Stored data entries

════════

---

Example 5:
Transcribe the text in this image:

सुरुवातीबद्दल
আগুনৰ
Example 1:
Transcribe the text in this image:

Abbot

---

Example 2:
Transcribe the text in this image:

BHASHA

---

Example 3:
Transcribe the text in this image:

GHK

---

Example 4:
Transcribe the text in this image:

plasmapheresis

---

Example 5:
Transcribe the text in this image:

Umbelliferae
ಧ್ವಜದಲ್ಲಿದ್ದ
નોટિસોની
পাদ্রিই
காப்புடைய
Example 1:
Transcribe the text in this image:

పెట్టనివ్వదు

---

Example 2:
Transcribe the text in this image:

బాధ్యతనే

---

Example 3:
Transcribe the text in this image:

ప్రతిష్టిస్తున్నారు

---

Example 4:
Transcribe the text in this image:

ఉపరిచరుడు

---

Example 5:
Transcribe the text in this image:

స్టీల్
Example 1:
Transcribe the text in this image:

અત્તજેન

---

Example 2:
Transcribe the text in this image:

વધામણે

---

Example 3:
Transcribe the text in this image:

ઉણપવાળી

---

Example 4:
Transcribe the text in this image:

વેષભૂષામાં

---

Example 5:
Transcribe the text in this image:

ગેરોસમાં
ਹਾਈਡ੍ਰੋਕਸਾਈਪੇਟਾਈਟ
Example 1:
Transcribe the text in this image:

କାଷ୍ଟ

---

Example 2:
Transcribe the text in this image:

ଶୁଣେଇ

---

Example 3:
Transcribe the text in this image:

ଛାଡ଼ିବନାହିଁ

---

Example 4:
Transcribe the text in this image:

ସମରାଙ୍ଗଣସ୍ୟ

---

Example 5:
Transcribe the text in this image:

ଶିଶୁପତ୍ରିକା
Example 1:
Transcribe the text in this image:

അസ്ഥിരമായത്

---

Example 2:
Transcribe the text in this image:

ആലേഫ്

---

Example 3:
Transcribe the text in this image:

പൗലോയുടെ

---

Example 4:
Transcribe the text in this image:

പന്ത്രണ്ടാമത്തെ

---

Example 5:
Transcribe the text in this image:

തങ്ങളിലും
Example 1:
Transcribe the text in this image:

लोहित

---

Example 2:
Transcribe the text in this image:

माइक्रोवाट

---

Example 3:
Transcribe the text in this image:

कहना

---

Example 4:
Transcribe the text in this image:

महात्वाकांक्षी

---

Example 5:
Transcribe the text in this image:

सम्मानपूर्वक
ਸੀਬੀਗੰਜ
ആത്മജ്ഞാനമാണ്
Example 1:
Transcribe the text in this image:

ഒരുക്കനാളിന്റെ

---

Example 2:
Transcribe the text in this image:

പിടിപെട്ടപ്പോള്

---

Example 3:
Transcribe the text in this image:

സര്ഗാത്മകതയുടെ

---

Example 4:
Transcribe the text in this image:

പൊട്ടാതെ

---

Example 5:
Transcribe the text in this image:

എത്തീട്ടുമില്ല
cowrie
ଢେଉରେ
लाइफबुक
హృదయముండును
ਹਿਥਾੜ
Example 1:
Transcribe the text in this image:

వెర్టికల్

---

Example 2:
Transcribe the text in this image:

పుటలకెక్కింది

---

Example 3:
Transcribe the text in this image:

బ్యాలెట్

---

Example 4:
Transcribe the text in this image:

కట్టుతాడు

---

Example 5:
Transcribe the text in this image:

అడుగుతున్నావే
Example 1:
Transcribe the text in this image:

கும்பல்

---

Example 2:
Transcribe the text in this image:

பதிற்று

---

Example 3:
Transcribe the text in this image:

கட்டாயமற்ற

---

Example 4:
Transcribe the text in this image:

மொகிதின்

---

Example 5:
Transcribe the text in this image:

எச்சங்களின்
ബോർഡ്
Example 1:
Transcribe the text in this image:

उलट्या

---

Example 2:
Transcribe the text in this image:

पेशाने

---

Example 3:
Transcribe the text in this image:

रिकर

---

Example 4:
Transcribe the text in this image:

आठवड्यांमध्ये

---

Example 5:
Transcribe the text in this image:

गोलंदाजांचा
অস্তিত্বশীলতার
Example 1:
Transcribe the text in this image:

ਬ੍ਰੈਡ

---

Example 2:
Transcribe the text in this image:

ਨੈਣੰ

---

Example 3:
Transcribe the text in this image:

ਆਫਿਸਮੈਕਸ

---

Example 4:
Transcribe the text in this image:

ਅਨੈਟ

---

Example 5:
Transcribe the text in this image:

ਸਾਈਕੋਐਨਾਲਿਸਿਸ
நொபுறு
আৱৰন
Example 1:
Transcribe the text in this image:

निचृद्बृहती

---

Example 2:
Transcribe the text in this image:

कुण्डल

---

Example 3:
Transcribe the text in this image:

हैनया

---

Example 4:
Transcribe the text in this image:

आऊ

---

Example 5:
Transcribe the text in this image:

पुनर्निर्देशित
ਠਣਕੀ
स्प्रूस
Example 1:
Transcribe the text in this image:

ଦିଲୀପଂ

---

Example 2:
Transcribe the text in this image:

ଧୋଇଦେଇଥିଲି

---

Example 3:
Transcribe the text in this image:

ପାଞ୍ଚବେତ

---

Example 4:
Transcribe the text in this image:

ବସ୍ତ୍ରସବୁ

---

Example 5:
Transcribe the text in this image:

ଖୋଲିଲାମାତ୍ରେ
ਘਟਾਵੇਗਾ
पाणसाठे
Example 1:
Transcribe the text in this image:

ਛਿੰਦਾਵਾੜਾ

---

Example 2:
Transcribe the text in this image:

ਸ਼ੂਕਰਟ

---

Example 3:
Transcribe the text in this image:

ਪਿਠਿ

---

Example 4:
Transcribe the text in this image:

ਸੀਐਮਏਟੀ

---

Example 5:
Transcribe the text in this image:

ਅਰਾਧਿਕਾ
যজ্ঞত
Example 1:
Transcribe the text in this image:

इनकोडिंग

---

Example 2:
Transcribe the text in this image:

════════

- _Your goal_
Down to the last line, reproduce the entries above precisely.

- _Solved exercise_
---

Example 5:
Transcribe the text in this image:

सुरुवातीबद्दल
আগুনৰ
Example 1:
Transcribe the text in this image:

Abbot

---

Example 2:
Transcribe the text in this image:

BHASHA

---

Example 3:
Transcribe the text in this image:

GHK

---

Example 4:
Transcribe the text in this image:

plasmapheresis

---

Example 5:
Transcribe the text in this image:

Umbelliferae
ಧ್ವಜದಲ್ಲಿದ್ದ
નોટિસોની
পাদ্রিই
காப்புடைய
Example 1:
Transcribe the text in this image:

పెట్టనివ్వదు

---

Example 2:
Transcribe the text in this image:

బాధ్యతనే

---

Example 3:
Transcribe the text in this image:

ప్రతిష్టిస్తున్నారు

---

Example 4:
Transcribe the text in this image:

ఉపరిచరుడు

---

Example 5:
Transcribe the text in this image:

స్టీల్
Example 1:
Transcribe the text in this image:

અત્તજેન

---

Example 2:
Transcribe the text in this image:

વધામણે

---

Example 3:
Transcribe the text in this image:

ઉણપવાળી

---

Example 4:
Transcribe the text in this image:

વેષભૂષામાં

---

Example 5:
Transcribe the text in this image:

ગેરોસમાં
ਹਾਈਡ੍ਰੋਕਸਾਈਪੇਟਾਈਟ
Example 1:
Transcribe the text in this image:

କାଷ୍ଟ

---

Example 2:
Transcribe the text in this image:

ଶୁଣେଇ

---

Example 3:
Transcribe the text in this image:

ଛାଡ଼ିବନାହିଁ

---

Example 4:
Transcribe the text in this image:

ସମରାଙ୍ଗଣସ୍ୟ

---

Example 5:
Transcribe the text in this image:

ଶିଶୁପତ୍ରିକା
Example 1:
Transcribe the text in this image:

അസ്ഥിരമായത്

---

Example 2:
Transcribe the text in this image:

ആലേഫ്

---

Example 3:
Transcribe the text in this image:

പൗലോയുടെ

---

Example 4:
Transcribe the text in this image:

പന്ത്രണ്ടാമത്തെ

---

Example 5:
Transcribe the text in this image:

തങ്ങളിലും
Example 1:
Transcribe the text in this image:

लोहित

---

Example 2:
Transcribe the text in this image:

माइक्रोवाट

---

Example 3:
Transcribe the text in this image:

कहना

---

Example 4:
Transcribe the text in this image:

महात्वाकांक्षी

---

Example 5:
Transcribe the text in this image:

सम्मानपूर्वक
ਸੀਬੀਗੰਜ
ആത്മജ്ഞാനമാണ്
Example 1:
Transcribe the text in this image:

ഒരുക്കനാളിന്റെ

---

Example 2:
Transcribe the text in this image:

പിടിപെട്ടപ്പോള്

---

Example 3:
Transcribe the text in this image:

സര്ഗാത്മകതയുടെ

---

Example 4:
Transcribe the text in this image:

പൊട്ടാതെ

---

Example 5:
Transcribe the text in this image:

എത്തീട്ടുമില്ല
cowrie
ଢେଉରେ
लाइफबुक
హృదయముండును
ਹਿਥਾੜ
Example 1:
Transcribe the text in this image:

వెర్టికల్

---

Example 2:
Transcribe the text in this image:

పుటలకెక్కింది

---

Example 3:
Transcribe the text in this image:

బ్యాలెట్

---

Example 4:
Transcribe the text in this image:

కట్టుతాడు

---

Example 5:
Transcribe the text in this image:

అడుగుతున్నావే
Example 1:
Transcribe the text in this image:

கும்பல்

---

Example 2:
Transcribe the text in this image:

பதிற்று

---

Example 3:
Transcribe the text in this image:

கட்டாயமற்ற

---

Example 4:
Transcribe the text in this image:

மொகிதின்

---

Example 5:
Transcribe the text in this image:

எச்சங்களின்
ബോർഡ്
Example 1:
Transcribe the text in this image:

उलट्या

---

Example 2:
Transcribe the text in this image:

पेशाने

---

Example 3:
Transcribe the text in this image:

रिकर

---

Example 4:
Transcribe the text in this image:

आठवड्यांमध्ये

---

Example 5:
Transcribe the text in this image:

गोलंदाजांचा
অস্তিত্বশীলতার
Example 1:
Transcribe the text in this image:

ਬ੍ਰੈਡ

---

Example 2:
Transcribe the text in this image:

ਨੈਣੰ

---

Example 3:
Transcribe the text in this image:

ਆਫਿਸਮੈਕਸ

---

Example 4:
Transcribe the text in this image:

ਅਨੈਟ

---

Example 5:
Transcribe the text in this image:

ਸਾਈਕੋਐਨਾਲਿਸਿਸ
நொபுறு
আৱৰন
Example 1:
Transcribe the text in this image:

निचृद्बृहती

---

Example 2:
Transcribe the text in this image:

कुण्डल

---

Example 3:
Transcribe the text in this image:

हैनया

---

Example 4:
Transcribe the text in this image:

आऊ

---

Example 5:
Transcribe the text in this image:

पुनर्निर्देशित
ਠਣਕੀ
स्प्रूस
Example 1:
Transcribe the text in this image:

ଦିଲୀପଂ

---

Example 2:
Transcribe the text in this image:

ଧୋଇଦେଇଥିଲି

---

Example 3:
Transcribe the text in this image:

ପାଞ୍ଚବେତ

---

Example 4:
Transcribe the text in this image:

ବସ୍ତ୍ରସବୁ

---

Example 5:
Transcribe the text in this image:

ଖୋଲିଲାମାତ୍ରେ
ਘਟਾਵੇਗਾ
पाणसाठे
Example 1:
Transcribe the text in this image:

ਛਿੰਦਾਵਾੜਾ

---

Example 2:
Transcribe the text in this image:

ਸ਼ੂਕਰਟ

---

Example 3:
Transcribe the text in this image:

ਪਿਠਿ

---

Example 4:
Transcribe the text in this image:

ਸੀਐਮਏਟੀ

---

Example 5:
Transcribe the text in this image:

ਅਰਾਧਿਕਾ
যজ্ঞত
Example 1:
Transcribe the text in this image:

इनकोडिंग

---

Example 2:
Transcribe the text in this image:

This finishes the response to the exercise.